Another room turns toward family and race, with works about holidays in Cyprus and her twin brother. These pieces were originally shown alongside My Bed in 1998, but were largely ignored at the time. The fixation on the scandal of the bed eclipsed conversations about being mixed race, revealing as much about audiences and critics as it did about the work itself. Nearby, a small television shows Emin in conversation with her mother. Their ease with one another creates an intimacy, as though the viewer has been allowed into a private domestic space without invitation.
Throughout the exhibition, appliquéd blankets reappear alongside small sculptures of bodies laid out on narrow tables and paintings that confront sexual violence, assault and trauma. The body is repeatedly fragmented, stretched, or reduced to gesture, yet it never feels abstract.

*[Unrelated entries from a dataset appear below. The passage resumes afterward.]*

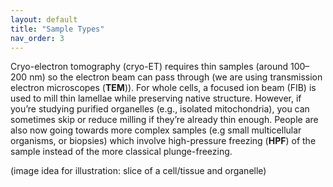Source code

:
 ```yaml
---
layout: default
title: "Sample Types"
nav_order: 3
---
```


Cryo-electron tomography (cryo-ET) requires thin samples (around 100–200 nm) so the electron beam can pass through (we are using transmission electron microscopes (**TEM**)). For whole cells, a focused ion beam (FIB) is used to mill thin lamellae while preserving native structure. However, if you’re studying purified organelles (e.g., isolated mitochondria), you can sometimes skip or reduce milling if they’re already thin enough. People are also now going towards more complex samples (e.g small multicellular organisms, or biopsies) which involve high-pressure freezing (**HPF**) of the sample instead of the more classical plunge-freezing.

(image idea for illustration: slice of a cell/tissue and organelle)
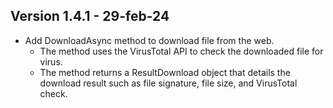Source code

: ## Version 1.4.1 - 29-feb-24
- Add DownloadAsync method to download file from the web.
    - The method uses the VirusTotal API to check the downloaded file for virus.
    - The method returns a ResultDownload object that details the download result such as file signature, file size, and VirusTotal check.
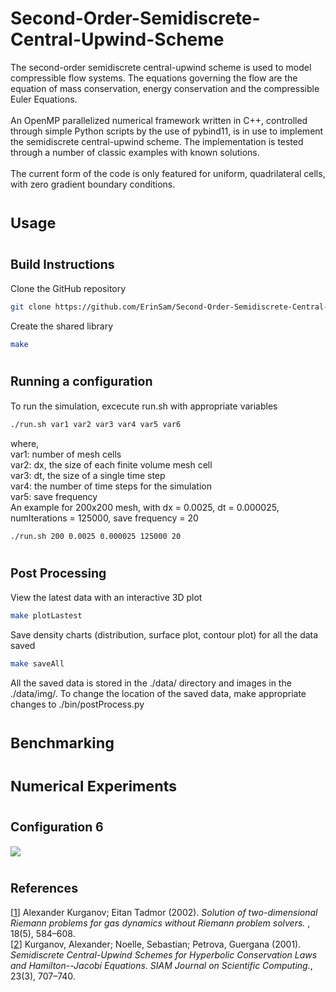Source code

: # Second-Order-Semidiscrete-Central-Upwind-Scheme
The second-order semidiscrete central-upwind scheme is used to model compressible flow systems. 
The equations governing the flow are the equation of mass conservation, energy conservation 
and the compressible Euler Equations. 
<br /> <br />
An OpenMP parallelized numerical framework written in C++, controlled through simple Python scripts 
by the use of pybind11, is in use to implement the semidiscrete central-upwind scheme. The implementation 
is tested through a number of classic examples with known solutions. 
<br /> <br /> 
The current form of the code is only featured for uniform, quadrilateral cells, with zero gradient
boundary conditions.

# <sub>Usage</sub>
# <sub><sub>Build Instructions</sub></sub>
Clone the GitHub repository 
```bash
git clone https://github.com/ErinSam/Second-Order-Semidiscrete-Central-Upwind-Scheme.git
```
Create the shared library 
```bash
make
```
# <sub><sub>Running a configuration</sub></sub>
To run the simulation, excecute run.sh with appropriate variables
```bash
./run.sh var1 var2 var3 var4 var5 var6
```
where,      
   var1: number of mesh cells  
   var2: dx, the size of each finite volume mesh cell  
   var3: dt, the size of a single time step  
   var4: the number of time steps for the simulation  
   var5: save frequency  
An example for 200x200 mesh, with dx = 0.0025, dt = 0.000025, numIterations = 125000, save frequency = 20
```bash
./run.sh 200 0.0025 0.000025 125000 20
```
# <sub><sub>Post Processing</sub></sub>
View the latest data with an interactive 3D plot
```bash
make plotLastest
```
Save density charts (distribution, surface plot, contour plot) for all the data saved
```bash
make saveAll
```
All the saved data is stored in the ./data/ directory and images in the ./data/img/. To 
change the location of the saved data, make appropriate changes to ./bin/postProcess.py

# <sub>Benchmarking</sub>


# <sub>Numerical Experiments</sub>

# <sub><sub>Configuration 6</sub></sub>
![](/data/img/CONFIG6REF200DT2.5e-05/gifs/Final.gif)


# <sub><sub>References</sub></sub>
[[1]] Alexander Kurganov; Eitan Tadmor (2002). _Solution of two-dimensional Riemann problems for gas dynamics 
    without Riemann problem solvers._ , 18(5), 584–608. 
<br />
[[2]] Kurganov, Alexander; Noelle, Sebastian; Petrova, Guergana (2001). _Semidiscrete Central-Upwind Schemes for Hyperbolic Conservation Laws and Hamilton--Jacobi Equations. SIAM Journal on Scientific Computing._, 23(3), 707–740.


[1]: https://doi.org/10.1002/num.10025
[2]: https://doi.org/10.1137/S1064827500373413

These are not symbolic bodies. They are lived ones.
The emotional centre of the exhibition arrives with my favourite piece: the twenty six minute film How It Feels. Emin has described the work as an attempt to articulate the experience of abortion, particularly for women who are expected to resume normal life immediately afterwards. Filmed in 1996, the piece follows Emin as she walks through a park and around the exterior of the clinic, describing the physical and psychological pain she endured. She speaks of abortion as the best mistake of her life, a paradox that captures both loss and necessity. Her account is unsparing, tender and politically urgent, especially in light of recent rollbacks of abortion rights in several countries. The film insists that choice must exist even when the choice is devastating.
In a narrow corridor, walls of photographs face each other. On one side are recent self portraits taken on an old iPhone, showing Emin’s stoma bag and blood seeping from her body. Opposite them are images from before her bladder cancer diagnosis. The confrontation between these two lives gives weight to the exhibition’s title. This is not metaphorical rebirth – it is survival, documented without consolation.
The final rooms gather together some of Emin’s most recognisable works. Naked Photos Life Model Goes Mad I - III (1996) presents three photographs of the artist painting naked in her studio, alongside a reconstructed room that mirrors that space. A monumental bronze sculpture shows a figure touching itself, both tender and confrontational. Seeing My Bed in person is quietly shocking, not for its notoriety but for its familiarity. The curators leave it unlabelled, encouraging instinct before interpretation. The bed becomes a site of collapse, recovery and structure, a place where life pauses rather than ends.
Nearby, a bronze death mask from 2002 floats above red fabric, its closed eyes fragile and unfinished. The exhibition ends with I Watched Myself Die and Come Alive (2023), a large-scale painting depicting Emin as a reclining nude facing a shrouded figure of death. Rendered in raw reds, blacks and blues, the work collapses domestic space into surgical space, reflecting the major operations she underwent after 2020.
A Second Life is not a celebration of endurance in any sentimental sense. It is a record of what it means to keep living while refusing to sanitise pain. Emin does not ask for empathy. She demands attention, and in doing so, she leaves space for viewers to confront their own histories. The exhibition insists that feeling must come before understanding, and that survival, when honestly rendered, is already a form of truth.
5/5 ☆
The exhibition runs from the 27th of February to the 31st of August 2026. Everyone aged 16 - 25 can visit any Tate exhibition for £5 by joining Tate Collective for free.